* **Problem details**
Return every line of text in the listing below word for word, and leave the pictures out.

Stored data entries
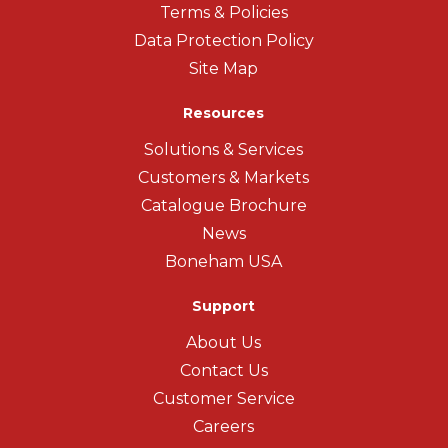
Terms & Policies
Data Protection Policy
Site Map
Resources
Solutions & Services
Customers & Markets
Catalogue Brochure
News
Boneham USA
Support
About Us
Contact Us
Customer Service
Careers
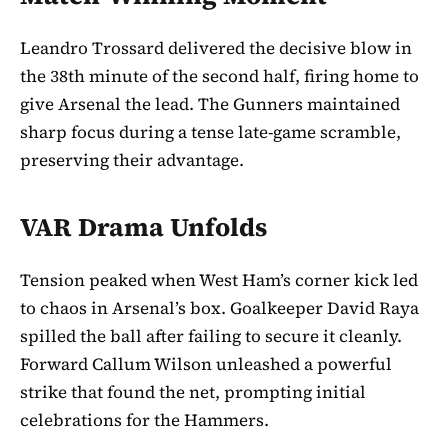
Leandro Trossard delivered the decisive blow in
the 38th minute of the second half, firing home to
give Arsenal the lead. The Gunners maintained
sharp focus during a tense late-game scramble,
preserving their advantage.
VAR Drama Unfolds
Tension peaked when West Ham’s corner kick led
to chaos in Arsenal’s box. Goalkeeper David Raya
spilled the ball after failing to secure it cleanly.
Forward Callum Wilson unleashed a powerful
strike that found the net, prompting initial
celebrations for the Hammers.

* **Exercise output**
Terms & Policies
Data Protection Policy
Site Map
Resources
Solutions & Services
Customers & Markets
Catalogue Brochure
News
Boneham USA
Support
About Us
Contact Us
Customer Service
Careers
Leandro Trossard delivered the decisive blow in
the 38th minute of the second half, firing home to
give Arsenal the lead. The Gunners maintained
sharp focus during a tense late-game scramble,
preserving their advantage.
VAR Drama Unfolds
Tension peaked when West Ham’s corner kick led
to chaos in Arsenal’s box. Goalkeeper David Raya
spilled the ball after failing to secure it cleanly.
Forward Callum Wilson unleashed a powerful
strike that found the net, prompting initial
celebrations for the Hammers.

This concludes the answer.